━━━ 数据行 ━━━

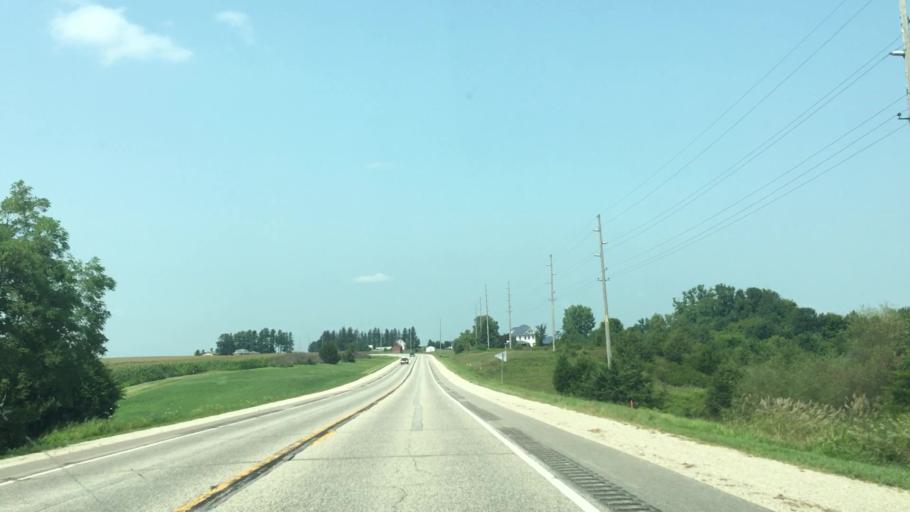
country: US
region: Iowa
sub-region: Fayette County
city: Fayette
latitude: 42.8996
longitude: -91.8103
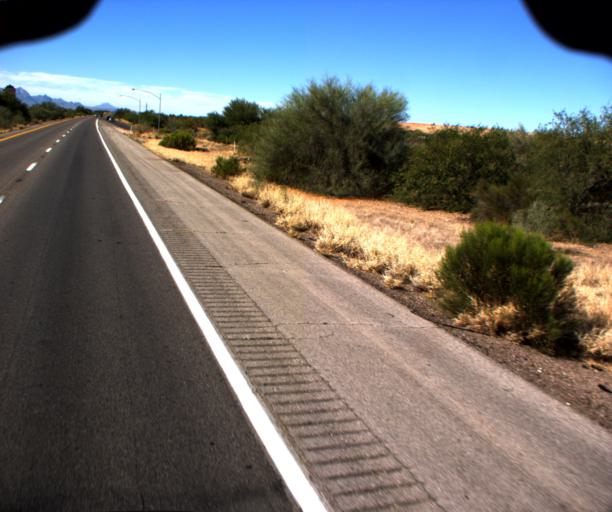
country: US
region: Arizona
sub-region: Pima County
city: Sahuarita
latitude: 31.9556
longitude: -110.9876
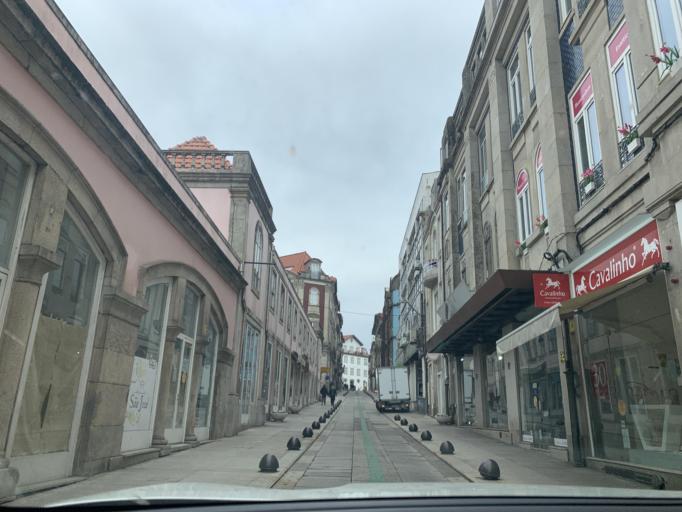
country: PT
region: Viseu
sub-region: Viseu
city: Viseu
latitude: 40.6576
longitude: -7.9123
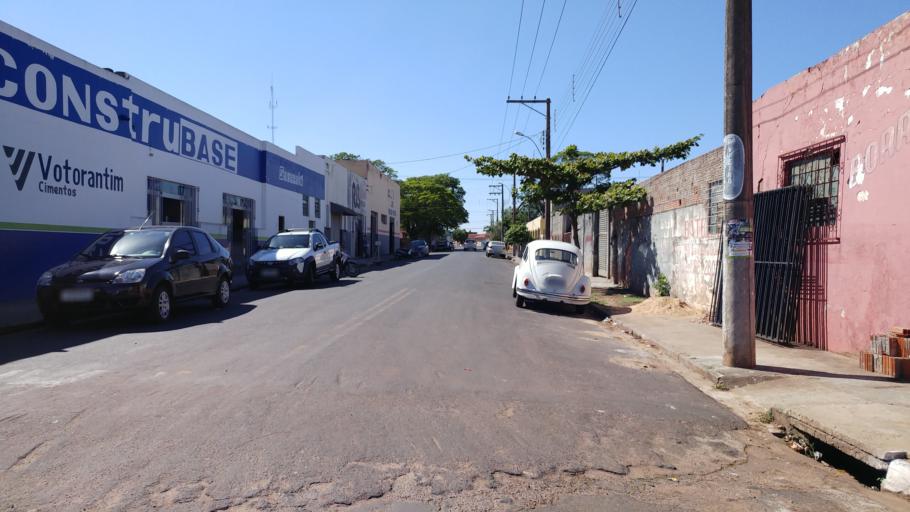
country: BR
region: Sao Paulo
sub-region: Paraguacu Paulista
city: Paraguacu Paulista
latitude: -22.4270
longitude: -50.5838
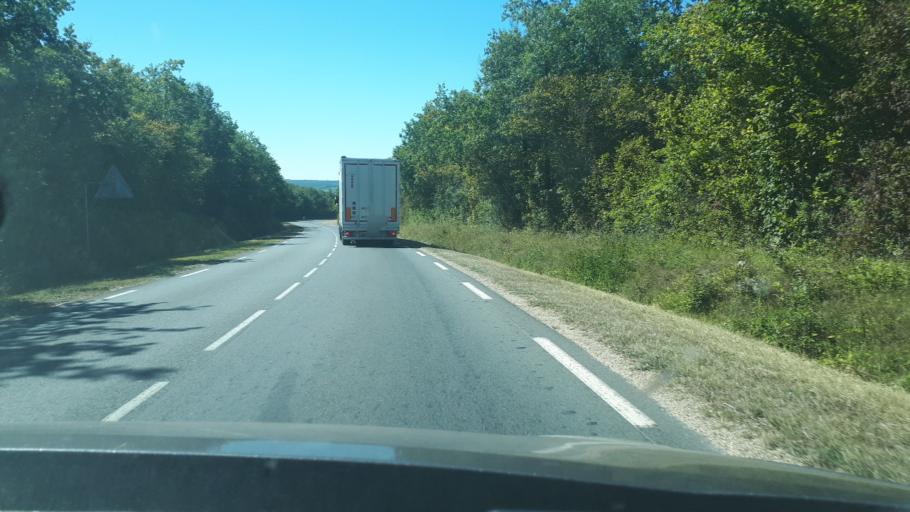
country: FR
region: Centre
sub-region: Departement du Cher
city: Sancerre
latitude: 47.3109
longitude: 2.8082
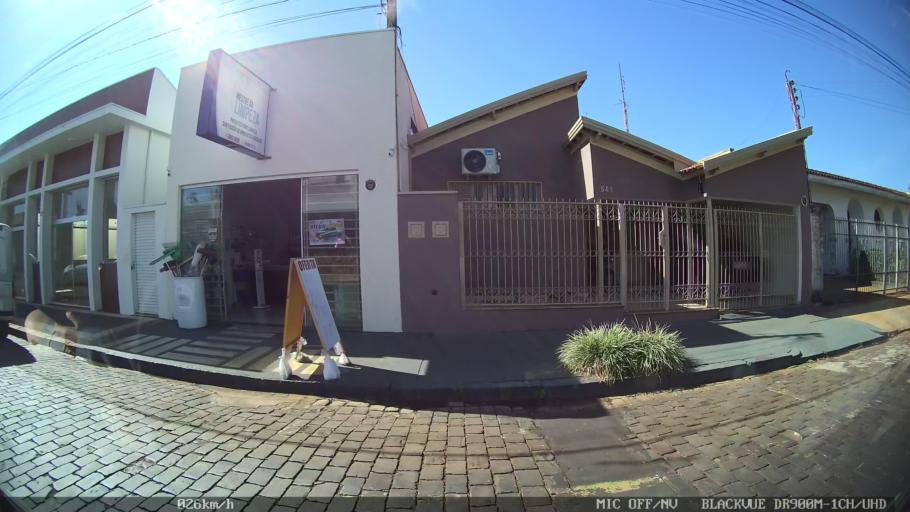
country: BR
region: Sao Paulo
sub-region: Batatais
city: Batatais
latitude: -20.8938
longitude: -47.5834
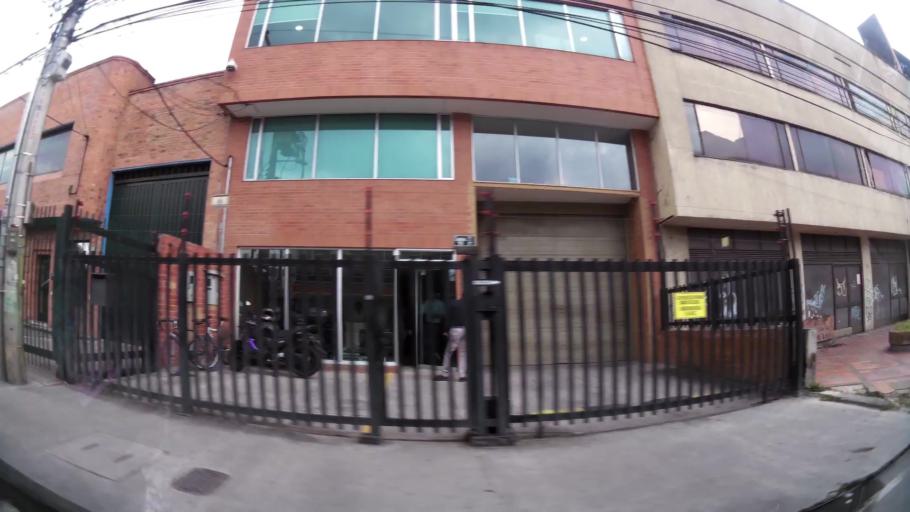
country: CO
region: Cundinamarca
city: La Calera
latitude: 4.7496
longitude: -74.0440
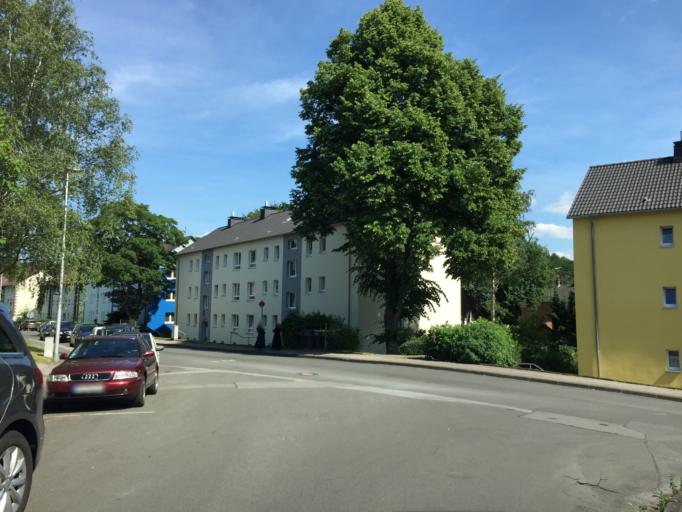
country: DE
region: North Rhine-Westphalia
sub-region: Regierungsbezirk Arnsberg
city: Nachrodt-Wiblingwerde
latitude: 51.3685
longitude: 7.6204
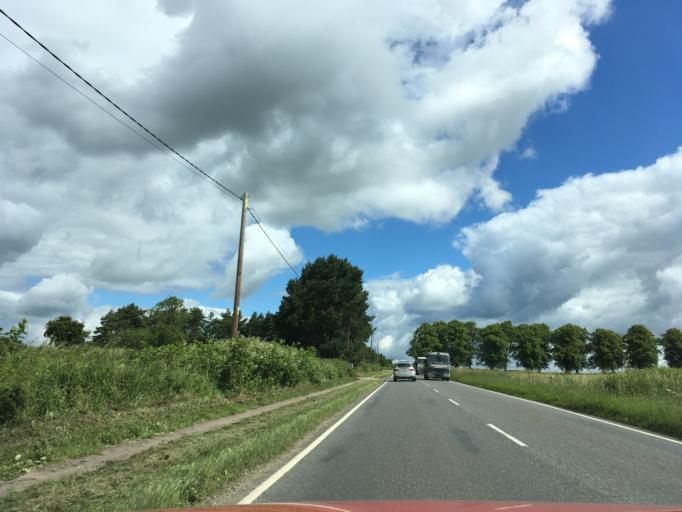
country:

━━━

◆ **待完成任务**
把上面全部条目中的各行逐字原样返回，答案里不要包括图片。

◆ **练习作答**
country: US
region: Iowa
sub-region: Fayette County
city: Fayette
latitude: 42.8996
longitude: -91.8103
country: US
region: Arizona
sub-region: Pima County
city: Sahuarita
latitude: 31.9556
longitude: -110.9876
country: PT
region: Viseu
sub-region: Viseu
city: Viseu
latitude: 40.6576
longitude: -7.9123
country: BR
region: Sao Paulo
sub-region: Paraguacu Paulista
city: Paraguacu Paulista
latitude: -22.4270
longitude: -50.5838
country: FR
region: Centre
sub-region: Departement du Cher
city: Sancerre
latitude: 47.3109
longitude: 2.8082
country: BR
region: Sao Paulo
sub-region: Batatais
city: Batatais
latitude: -20.8938
longitude: -47.5834
country: CO
region: Cundinamarca
city: La Calera
latitude: 4.7496
longitude: -74.0440
country: DE
region: North Rhine-Westphalia
sub-region: Regierungsbezirk Arnsberg
city: Nachrodt-Wiblingwerde
latitude: 51.3685
longitude: 7.6204
country:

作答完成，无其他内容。